We blogged a few weeks ago about how to help prevent fraudulent bonds, and yet we have another example of a bogus bond that probably should have been avoided. From an Arkansas Business newspaper, via the NASBP Smart Brief, an Oklahoma contractor was provided a bond from a bogus surety and unlicensed agent. For the entire story, click HERE. Though the case was recently settled, the unlicensed insurance agent who brokered the bond deal and was indicted on more than 23 counts, starts trial on April 3. The details of the case seem tangled, but several missteps were clearly taken from a bonding standpoint. At the end of the day, a contractor seemed to be misled and deceived by a crooked agent and fake surety company. However, the contractor could and arguably should have avoided this. Let’s discuss some of the missteps or issues that probably should have raised eyebrows:
Contractor posted cash in lieu of a bid bond – On public works projects contractors have the option of posting a cashier’s check or a bid bond. The only time we would recommend posting cash is if the bond company prequalified the contractor, and there was simply not enough time to proivde a bid bond. We don’t know all the details of this case, but the fact that everything was done last minute, and that the contractor needed to secure a performance bond from an unlicensed contractor and a bogus surety company implies to us that he was not prequalified by a surety company. He should have never posted the cash to secure the bid.
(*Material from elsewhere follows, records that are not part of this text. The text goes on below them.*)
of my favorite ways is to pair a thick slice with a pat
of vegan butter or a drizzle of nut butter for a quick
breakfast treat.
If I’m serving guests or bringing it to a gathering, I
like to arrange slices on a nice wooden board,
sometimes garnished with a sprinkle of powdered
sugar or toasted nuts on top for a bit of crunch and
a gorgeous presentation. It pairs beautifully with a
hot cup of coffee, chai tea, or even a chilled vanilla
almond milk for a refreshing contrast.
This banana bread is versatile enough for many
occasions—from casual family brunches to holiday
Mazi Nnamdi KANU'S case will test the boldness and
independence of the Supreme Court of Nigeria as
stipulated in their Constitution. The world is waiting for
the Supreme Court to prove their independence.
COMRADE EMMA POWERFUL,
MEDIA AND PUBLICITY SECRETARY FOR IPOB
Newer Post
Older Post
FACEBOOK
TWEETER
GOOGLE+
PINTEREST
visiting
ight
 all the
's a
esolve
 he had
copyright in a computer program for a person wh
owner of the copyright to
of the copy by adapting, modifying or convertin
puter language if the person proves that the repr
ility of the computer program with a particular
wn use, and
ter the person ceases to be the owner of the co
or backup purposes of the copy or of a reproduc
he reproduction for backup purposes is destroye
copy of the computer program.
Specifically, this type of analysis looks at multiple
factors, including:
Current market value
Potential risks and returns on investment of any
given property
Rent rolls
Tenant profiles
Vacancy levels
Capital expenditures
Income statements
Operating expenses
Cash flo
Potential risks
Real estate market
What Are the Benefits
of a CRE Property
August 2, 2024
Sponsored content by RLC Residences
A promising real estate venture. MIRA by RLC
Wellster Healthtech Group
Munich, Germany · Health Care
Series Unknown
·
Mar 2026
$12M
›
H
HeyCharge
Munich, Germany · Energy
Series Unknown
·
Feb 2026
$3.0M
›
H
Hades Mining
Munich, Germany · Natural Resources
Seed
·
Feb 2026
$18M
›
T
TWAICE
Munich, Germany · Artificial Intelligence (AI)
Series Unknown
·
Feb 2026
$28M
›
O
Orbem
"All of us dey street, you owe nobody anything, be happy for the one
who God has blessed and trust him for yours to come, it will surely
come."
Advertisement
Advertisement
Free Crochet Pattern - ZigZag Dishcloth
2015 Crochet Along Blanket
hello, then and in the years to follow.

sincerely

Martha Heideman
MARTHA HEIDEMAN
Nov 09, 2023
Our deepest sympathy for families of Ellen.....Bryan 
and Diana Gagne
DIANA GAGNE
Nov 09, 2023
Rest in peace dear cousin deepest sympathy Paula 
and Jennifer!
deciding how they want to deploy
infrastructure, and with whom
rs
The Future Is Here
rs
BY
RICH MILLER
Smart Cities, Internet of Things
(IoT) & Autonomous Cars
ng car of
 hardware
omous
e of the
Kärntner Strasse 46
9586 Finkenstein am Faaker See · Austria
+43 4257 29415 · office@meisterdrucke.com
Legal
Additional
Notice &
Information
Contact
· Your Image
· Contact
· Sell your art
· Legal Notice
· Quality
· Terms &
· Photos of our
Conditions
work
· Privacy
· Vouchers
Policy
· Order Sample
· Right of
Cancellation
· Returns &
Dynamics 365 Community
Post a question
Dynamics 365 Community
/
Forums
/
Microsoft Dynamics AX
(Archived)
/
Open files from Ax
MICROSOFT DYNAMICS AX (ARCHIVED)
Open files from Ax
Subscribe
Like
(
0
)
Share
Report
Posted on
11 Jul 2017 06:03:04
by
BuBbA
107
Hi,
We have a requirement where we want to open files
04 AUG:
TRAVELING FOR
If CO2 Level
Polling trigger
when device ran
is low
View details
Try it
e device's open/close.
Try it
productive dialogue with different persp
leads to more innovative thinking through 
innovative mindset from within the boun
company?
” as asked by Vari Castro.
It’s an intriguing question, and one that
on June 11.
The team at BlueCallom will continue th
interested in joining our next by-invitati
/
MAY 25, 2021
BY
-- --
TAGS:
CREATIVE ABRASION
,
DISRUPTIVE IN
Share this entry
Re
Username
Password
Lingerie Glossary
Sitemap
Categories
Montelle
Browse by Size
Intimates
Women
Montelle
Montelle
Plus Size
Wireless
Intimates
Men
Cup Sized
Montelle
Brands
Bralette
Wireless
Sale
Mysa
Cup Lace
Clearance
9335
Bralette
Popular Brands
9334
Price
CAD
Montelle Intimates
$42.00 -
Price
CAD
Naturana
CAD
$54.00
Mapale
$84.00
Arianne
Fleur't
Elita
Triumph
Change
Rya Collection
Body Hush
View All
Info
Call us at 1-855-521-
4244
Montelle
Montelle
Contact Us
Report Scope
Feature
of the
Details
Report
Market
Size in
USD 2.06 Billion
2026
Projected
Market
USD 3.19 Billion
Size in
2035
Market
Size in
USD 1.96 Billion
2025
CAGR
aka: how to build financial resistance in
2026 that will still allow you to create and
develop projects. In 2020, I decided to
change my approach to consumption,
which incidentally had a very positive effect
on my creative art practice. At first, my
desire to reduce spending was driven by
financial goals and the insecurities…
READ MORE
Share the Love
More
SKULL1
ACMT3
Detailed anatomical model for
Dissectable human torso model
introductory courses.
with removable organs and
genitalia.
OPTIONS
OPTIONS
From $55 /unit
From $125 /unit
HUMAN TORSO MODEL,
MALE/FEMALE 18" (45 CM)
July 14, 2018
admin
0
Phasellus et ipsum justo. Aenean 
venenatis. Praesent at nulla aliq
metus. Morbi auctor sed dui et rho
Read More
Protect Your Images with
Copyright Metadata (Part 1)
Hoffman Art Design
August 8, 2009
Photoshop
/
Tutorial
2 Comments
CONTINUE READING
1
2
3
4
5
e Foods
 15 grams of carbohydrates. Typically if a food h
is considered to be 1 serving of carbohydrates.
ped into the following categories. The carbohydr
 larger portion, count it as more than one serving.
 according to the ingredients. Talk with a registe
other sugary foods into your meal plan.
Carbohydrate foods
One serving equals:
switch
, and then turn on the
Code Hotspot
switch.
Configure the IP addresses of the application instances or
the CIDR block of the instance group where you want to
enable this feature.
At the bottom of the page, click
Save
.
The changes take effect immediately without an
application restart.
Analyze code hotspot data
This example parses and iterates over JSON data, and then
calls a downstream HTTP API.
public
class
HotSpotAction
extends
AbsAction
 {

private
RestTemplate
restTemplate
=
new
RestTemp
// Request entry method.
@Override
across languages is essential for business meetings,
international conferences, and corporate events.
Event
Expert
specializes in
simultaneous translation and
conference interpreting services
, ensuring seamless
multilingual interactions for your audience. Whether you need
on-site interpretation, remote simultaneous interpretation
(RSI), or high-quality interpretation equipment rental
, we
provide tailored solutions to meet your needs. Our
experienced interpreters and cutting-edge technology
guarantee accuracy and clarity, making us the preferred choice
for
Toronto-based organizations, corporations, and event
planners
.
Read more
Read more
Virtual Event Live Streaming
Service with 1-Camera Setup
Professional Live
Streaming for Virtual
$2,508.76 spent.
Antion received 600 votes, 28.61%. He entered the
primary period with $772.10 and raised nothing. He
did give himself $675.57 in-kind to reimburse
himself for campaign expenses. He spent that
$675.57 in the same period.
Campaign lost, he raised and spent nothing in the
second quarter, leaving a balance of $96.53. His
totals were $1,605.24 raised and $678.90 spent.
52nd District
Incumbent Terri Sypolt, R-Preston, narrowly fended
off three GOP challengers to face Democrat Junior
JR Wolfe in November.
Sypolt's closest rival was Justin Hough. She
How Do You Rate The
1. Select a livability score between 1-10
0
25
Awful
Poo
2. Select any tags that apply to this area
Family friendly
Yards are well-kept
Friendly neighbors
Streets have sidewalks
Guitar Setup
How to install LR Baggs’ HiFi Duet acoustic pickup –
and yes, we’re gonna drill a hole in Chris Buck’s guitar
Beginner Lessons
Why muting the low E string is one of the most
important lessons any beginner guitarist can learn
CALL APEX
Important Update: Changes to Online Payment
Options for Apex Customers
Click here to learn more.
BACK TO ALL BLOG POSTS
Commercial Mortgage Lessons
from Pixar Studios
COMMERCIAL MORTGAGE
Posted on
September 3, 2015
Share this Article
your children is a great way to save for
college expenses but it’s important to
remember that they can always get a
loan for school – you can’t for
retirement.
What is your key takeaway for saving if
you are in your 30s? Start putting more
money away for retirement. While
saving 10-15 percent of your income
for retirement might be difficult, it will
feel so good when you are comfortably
The Contractor Purchased a Bogus Performance Bond – Before the City had a chance to reject the bond – which they did – and before the contractor gave $69,000 to a surety company, he should have verified it was a legitimate Treasury listed company. This link provides a list of all T-listed companies. Rule of thumb, 99% of carriers have the word “company” in the name. Regardless, the contractor should check the treasury list, especially if he’s writing a check for $69,000.
Fee for performance and payment bond should have raised questions – We don’t know the exact contract amount, but the article says it was less than $500,000. Even at $500,000 the cost of the bond would have been 3.8%. While the rate is a possibility, albeit very high, having to pay 3.8% + $50,000 collateral when the contractor apparently had a lot of cash just seems ridiculous. In the article he states he offered to post $500,000 with the City. So the contractor had $500,000 cash and couldn’t get a bond from a standard surety? My gut is that the contractor was declined by other legitimate surety companies and/or agents before coming across the unlicensed agent and bogus surety company.
Recommendation? I don’t know many contractors that pick insurance and surety agents based on the recommendation of a mayor, especially the mayor of the city for which the contractor was awarded the project. If this insurance agent could get things done that others could not, seems like the contractor would have a suspicion that something fishy is going on. Like grandma says, if it’s too good to be true it probably is. As stated prior, the contractor was likely a victim of deception and fraud from some predatory people, but in hindsight if the contractor simply followed some measures this could have been avoided.